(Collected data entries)
☆ ☆ ☆

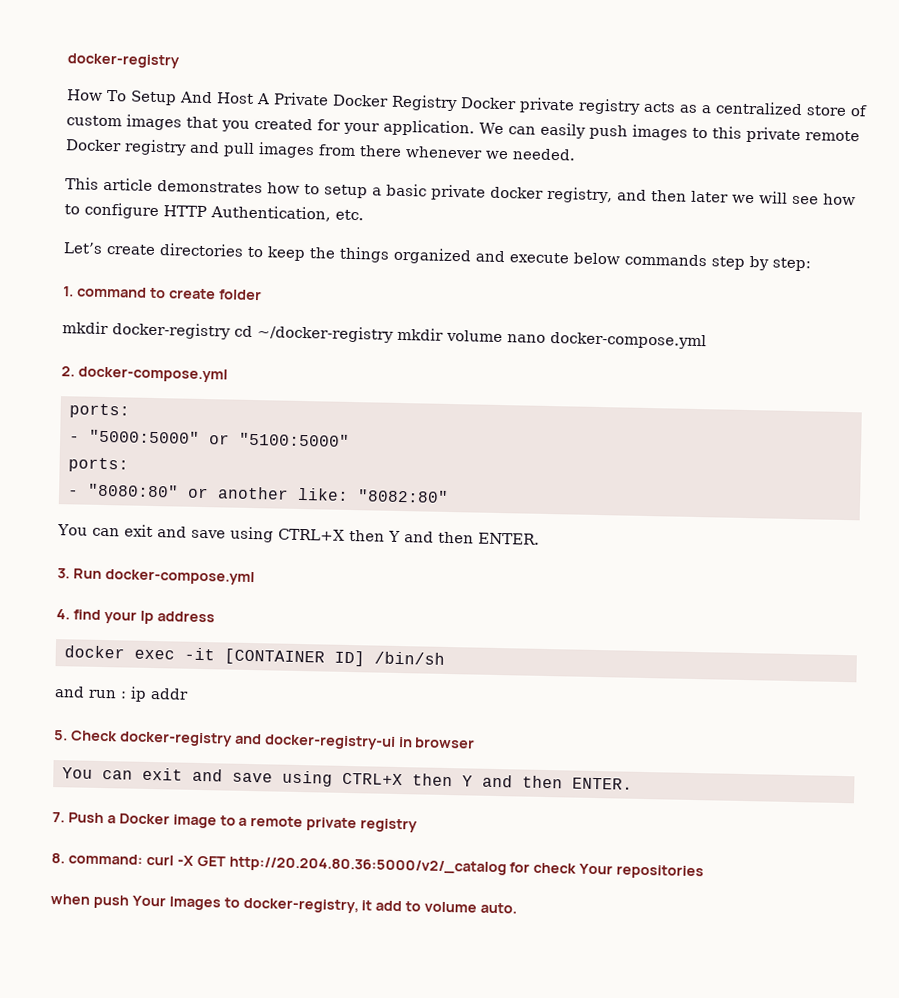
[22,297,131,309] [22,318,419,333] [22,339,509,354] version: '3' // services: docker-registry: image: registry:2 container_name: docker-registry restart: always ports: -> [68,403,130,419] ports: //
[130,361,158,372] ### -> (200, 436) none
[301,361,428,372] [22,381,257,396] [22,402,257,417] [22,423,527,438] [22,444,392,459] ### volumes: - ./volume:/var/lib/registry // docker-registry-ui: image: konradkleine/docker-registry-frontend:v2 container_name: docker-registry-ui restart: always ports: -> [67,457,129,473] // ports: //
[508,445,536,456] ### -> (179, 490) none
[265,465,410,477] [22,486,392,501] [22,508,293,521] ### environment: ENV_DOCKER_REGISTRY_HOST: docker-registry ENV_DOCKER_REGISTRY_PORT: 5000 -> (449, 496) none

☆ ☆ ☆

How to complete this task = Restate the entries verbatim, without pictures.

Task answer =
[22,297,131,309] [22,318,419,333] [22,339,509,354] version: '3' // services: docker-registry: image: registry:2 container_name: docker-registry restart: always ports: -> [68,403,130,419] ports: //
[130,361,158,372] ### -> (200, 436) none
[301,361,428,372] [22,381,257,396] [22,402,257,417] [22,423,527,438] [22,444,392,459] ### volumes: - ./volume:/var/lib/registry // docker-registry-ui: image: konradkleine/docker-registry-frontend:v2 container_name: docker-registry-ui restart: always ports: -> [67,457,129,473] // ports: //
[508,445,536,456] ### -> (179, 490) none
[265,465,410,477] [22,486,392,501] [22,508,293,521] ### environment: ENV_DOCKER_REGISTRY_HOST: docker-registry ENV_DOCKER_REGISTRY_PORT: 5000 -> (449, 496) none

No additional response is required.